I would try to schedule downtime during the standard lunch hour, sending an email alerting people to the potential for downtime. Too many users work through lunch or take later lunches, so my suggestion of running to the local Mexican restaurant fell flat. Sometimes, users just didn't see my company-wide email that I had sent earlier in the day about the upcoming downtime. I also tried to take down the AOS after office hours. That didn't work either because many users always want to be logged in to AX.
Basically, it came down to the fact that I felt like I was always completely inconveniencing someone when I would start system maintenance. I would start getting calls of, "What's wrong with AX?" or "Did someone kick me out?" I just couldn't win!
|Me, over here like "Why are you working at 11:00 pm?"|
My Wonderful Accidental Discovery
So, imagine my surprise one day while reading through TechNet on a completely separate subject, I discovered the ability to Drain the AOS.
This isn't a fairly obvious solution (Hey Microsoft, where's the Drain the AOS button?), but it is very practical and quite easy to use. It only took me four years to find this, and that's why I am sharing this with you. If I can help someone else out, I am glad to do so. I shared this tip at AXUG Summit in October and at Collaborate Canada in November, and a lot of system administrators were also unaware of this functionality!
Rejecting New Clients
The first step to draining the AOS is to navigate to System administration > Common > Users > Online users. Once there, click on the Server instances tab. Then, click Reject new clients.

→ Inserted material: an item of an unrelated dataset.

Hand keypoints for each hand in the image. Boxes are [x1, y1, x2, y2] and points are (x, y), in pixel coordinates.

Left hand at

|Rejection is hard, this doesn't have to be!|
Once you click Reject new clients, the Status field will read Draining, and users will no longer be able to make a new connection to the AOS and they will see the following message when trying to log in:
Draining - What Does That Mean?
We have stopped new connections to the AOS. Now, how do we get the existing users out of AX?

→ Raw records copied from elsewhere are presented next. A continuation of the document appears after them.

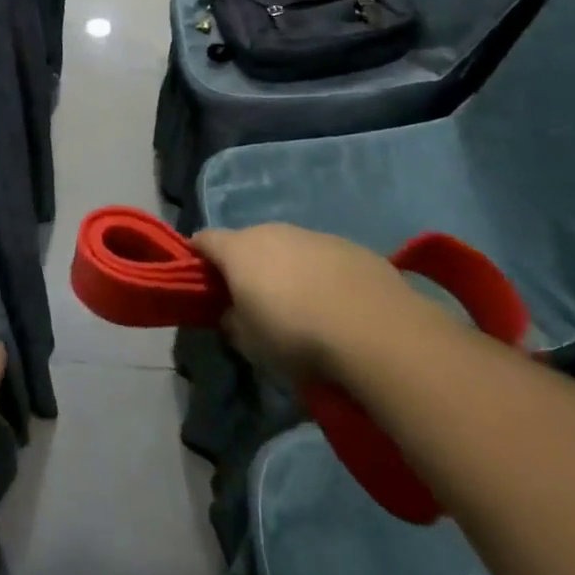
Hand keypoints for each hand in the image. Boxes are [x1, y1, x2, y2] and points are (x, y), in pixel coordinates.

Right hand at [194, 223, 422, 379]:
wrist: (376, 331)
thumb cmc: (295, 336)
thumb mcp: (250, 343)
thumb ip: (232, 322)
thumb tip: (232, 313)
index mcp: (237, 249)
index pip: (203, 240)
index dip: (198, 259)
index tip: (202, 282)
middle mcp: (271, 231)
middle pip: (247, 243)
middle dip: (246, 266)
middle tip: (255, 302)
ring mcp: (313, 235)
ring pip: (288, 248)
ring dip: (286, 270)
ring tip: (302, 308)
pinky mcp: (351, 247)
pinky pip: (323, 258)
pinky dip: (321, 276)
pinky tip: (337, 307)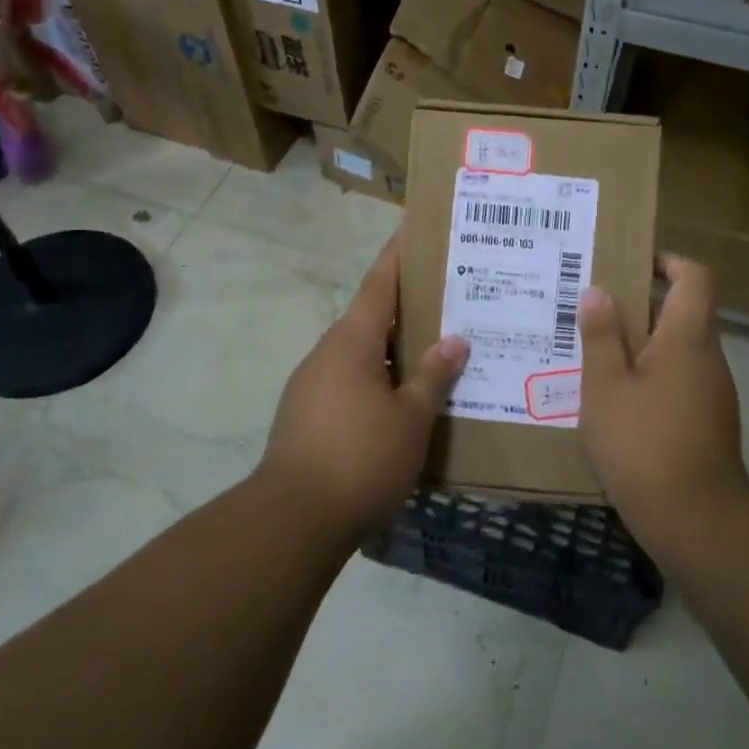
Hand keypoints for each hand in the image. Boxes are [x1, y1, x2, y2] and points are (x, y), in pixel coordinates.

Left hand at [258, 233, 468, 533]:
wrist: (293, 519)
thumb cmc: (360, 458)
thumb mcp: (410, 418)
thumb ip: (433, 376)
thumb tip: (455, 340)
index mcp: (351, 341)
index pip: (378, 283)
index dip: (398, 255)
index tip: (416, 228)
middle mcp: (327, 354)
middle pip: (371, 316)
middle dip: (407, 305)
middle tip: (449, 296)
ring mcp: (313, 385)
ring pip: (362, 353)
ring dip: (394, 347)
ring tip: (437, 347)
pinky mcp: (308, 415)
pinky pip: (351, 381)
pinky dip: (380, 377)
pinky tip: (405, 396)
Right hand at [577, 253, 748, 543]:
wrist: (695, 519)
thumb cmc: (644, 442)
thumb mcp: (606, 386)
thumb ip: (601, 336)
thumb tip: (598, 291)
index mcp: (688, 337)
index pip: (695, 277)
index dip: (668, 261)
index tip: (632, 264)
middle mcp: (708, 358)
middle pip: (684, 311)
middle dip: (642, 303)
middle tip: (595, 307)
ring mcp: (711, 392)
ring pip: (678, 349)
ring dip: (643, 342)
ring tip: (595, 350)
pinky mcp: (706, 422)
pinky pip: (678, 380)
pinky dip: (650, 375)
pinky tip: (614, 396)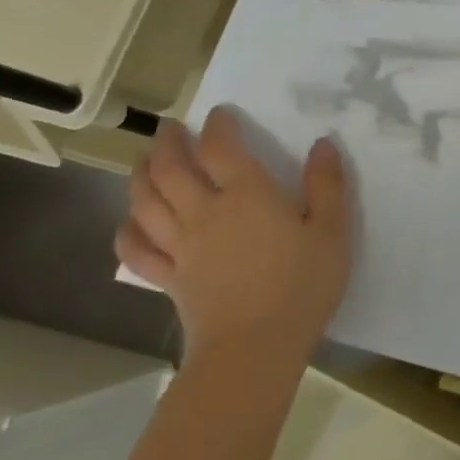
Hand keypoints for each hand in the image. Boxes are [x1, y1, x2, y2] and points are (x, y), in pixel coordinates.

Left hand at [115, 108, 353, 366]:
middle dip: (168, 143)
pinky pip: (136, 249)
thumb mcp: (332, 231)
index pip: (223, 148)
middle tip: (171, 128)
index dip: (219, 125)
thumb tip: (323, 143)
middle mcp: (205, 212)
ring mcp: (180, 246)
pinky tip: (130, 223)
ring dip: (140, 175)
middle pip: (171, 169)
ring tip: (144, 161)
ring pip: (145, 202)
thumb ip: (328, 185)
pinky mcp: (168, 278)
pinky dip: (127, 230)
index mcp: (247, 195)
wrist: (254, 347)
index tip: (220, 112)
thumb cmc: (302, 284)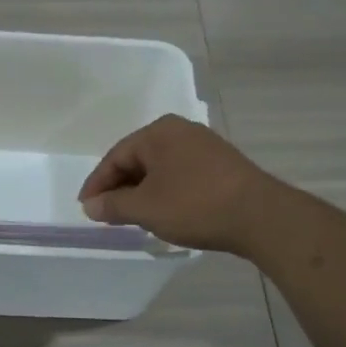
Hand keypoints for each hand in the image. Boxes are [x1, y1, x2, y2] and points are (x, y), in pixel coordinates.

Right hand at [78, 115, 280, 253]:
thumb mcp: (145, 208)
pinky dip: (165, 190)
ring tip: (133, 215)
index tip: (86, 208)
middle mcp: (181, 131)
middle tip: (106, 212)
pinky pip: (181, 173)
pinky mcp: (222, 164)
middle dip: (120, 186)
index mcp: (158, 132)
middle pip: (138, 159)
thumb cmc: (194, 205)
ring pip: (161, 168)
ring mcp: (205, 145)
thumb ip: (113, 205)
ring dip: (143, 190)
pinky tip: (165, 210)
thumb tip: (91, 205)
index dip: (97, 184)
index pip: (116, 156)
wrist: (259, 216)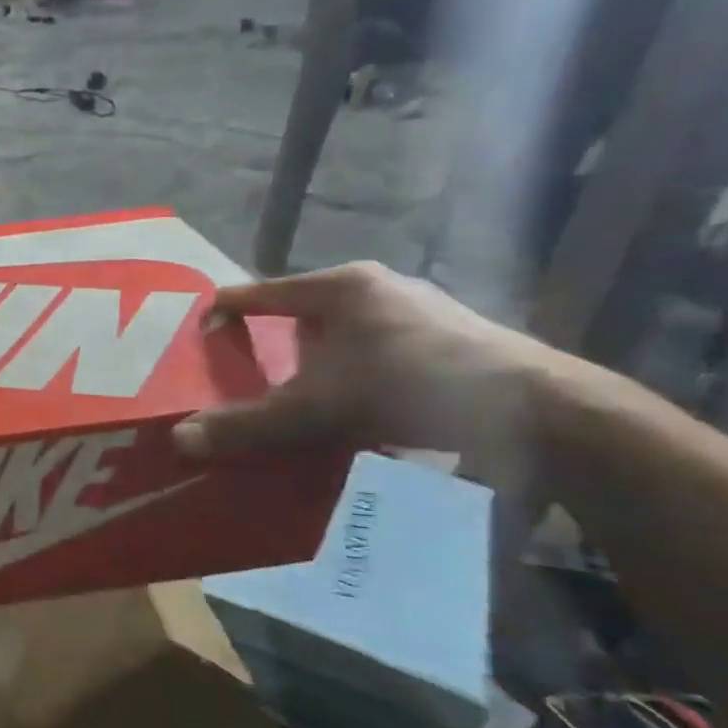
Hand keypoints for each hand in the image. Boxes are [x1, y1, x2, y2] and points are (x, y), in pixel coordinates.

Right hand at [172, 263, 552, 474]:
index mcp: (339, 288)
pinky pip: (379, 351)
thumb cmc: (413, 388)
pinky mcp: (454, 340)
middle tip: (245, 377)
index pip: (260, 292)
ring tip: (296, 397)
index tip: (197, 335)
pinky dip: (355, 374)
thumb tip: (179, 440)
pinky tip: (355, 407)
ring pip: (344, 334)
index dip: (224, 310)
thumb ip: (247, 425)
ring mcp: (423, 312)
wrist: (547, 415)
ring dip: (317, 362)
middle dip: (272, 344)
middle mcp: (379, 289)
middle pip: (302, 313)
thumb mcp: (317, 411)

The process of draining automatically takes care of this for you. Instead of going into the Client sessions tab of the Online users form and manually ending sessions (also a valid option, but also a good way to make enemies), users are now given an infolog letting them know that the system administrator is shutting down the AOS. The full text of the infolog states, "The administrator is shutting down the Application Object Server. You must save your work and log off. If your user session is idle, you will be logged off automatically."

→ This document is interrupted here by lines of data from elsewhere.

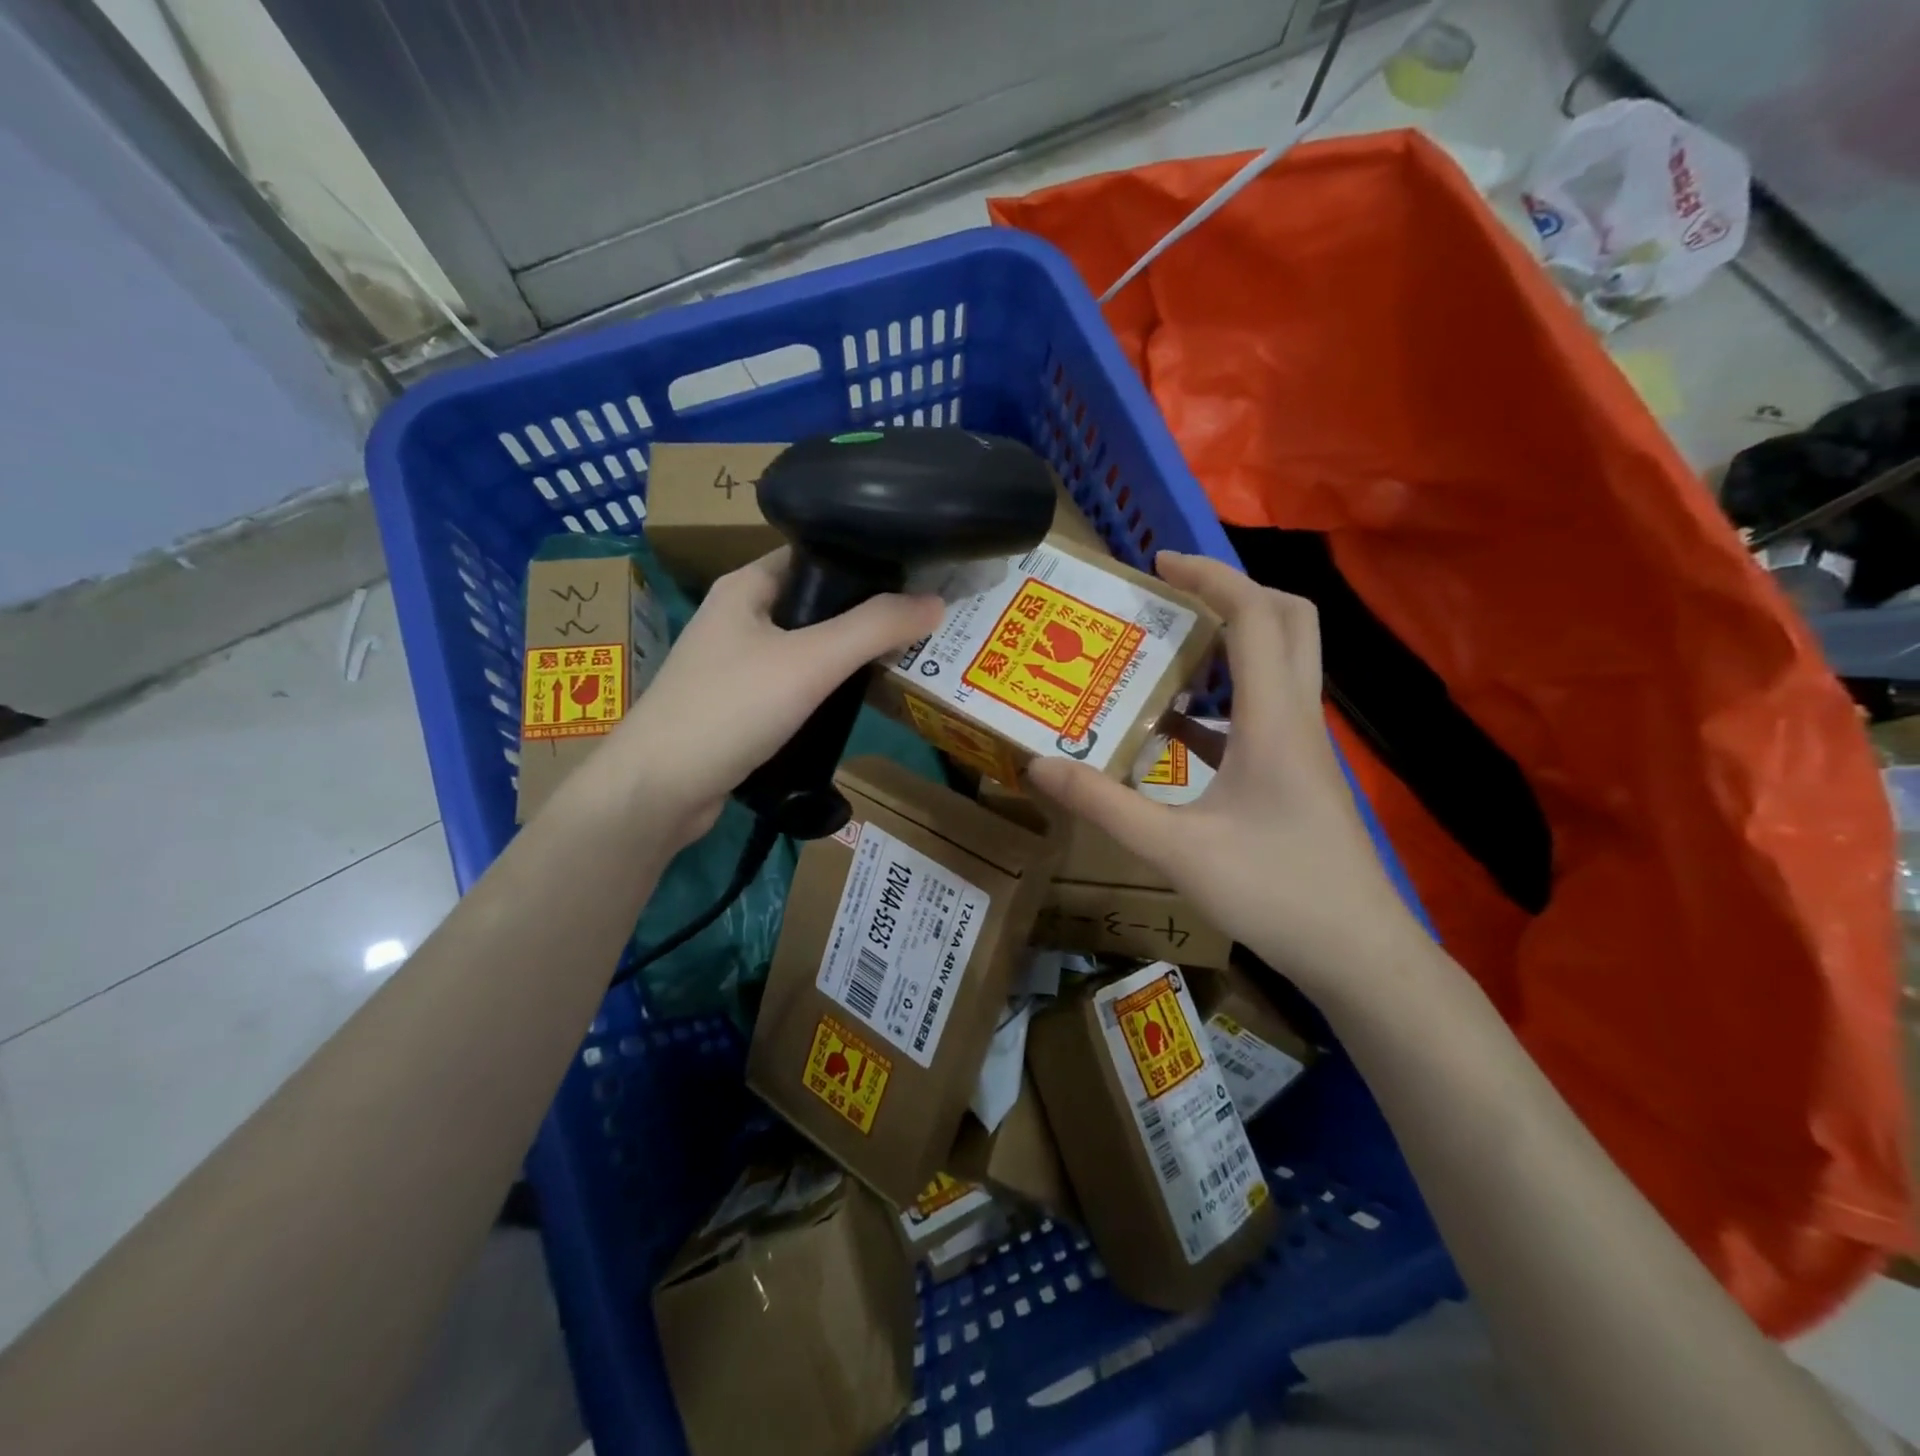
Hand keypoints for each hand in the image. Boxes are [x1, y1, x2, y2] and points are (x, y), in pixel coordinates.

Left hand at [598, 550, 943, 845]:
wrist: (658, 790)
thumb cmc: (729, 709)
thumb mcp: (809, 662)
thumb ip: (873, 629)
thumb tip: (936, 602)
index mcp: (746, 585)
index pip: (816, 555)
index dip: (866, 561)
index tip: (918, 575)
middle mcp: (739, 617)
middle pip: (816, 604)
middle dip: (865, 615)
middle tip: (922, 625)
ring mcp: (736, 665)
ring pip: (807, 648)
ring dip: (848, 656)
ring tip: (904, 659)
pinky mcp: (740, 707)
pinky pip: (794, 686)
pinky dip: (826, 690)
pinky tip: (858, 701)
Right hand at [1026, 552, 1419, 988]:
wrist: (1359, 953)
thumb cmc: (1276, 894)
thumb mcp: (1177, 850)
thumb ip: (1104, 806)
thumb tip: (1039, 764)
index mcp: (1272, 720)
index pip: (1253, 617)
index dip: (1210, 577)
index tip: (1159, 563)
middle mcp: (1295, 719)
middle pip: (1288, 622)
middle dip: (1234, 591)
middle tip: (1173, 594)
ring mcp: (1303, 748)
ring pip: (1281, 664)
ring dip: (1231, 641)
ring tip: (1166, 646)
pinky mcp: (1298, 775)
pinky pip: (1263, 713)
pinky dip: (1223, 699)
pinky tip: (1175, 725)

|"In your face" alerts work much better than company-wide emails.|
This alert will pop up after five minutes. After idle for two minutes, the user will automatically be forced off the AOS.
Once the user count is down to your session only, feel free to complete system maintenance. Once completed, stop draining by clicking the Accept new clients button or restarting the AOS service.
This is a life saver. I promise, system maintenance has never been so hassle free!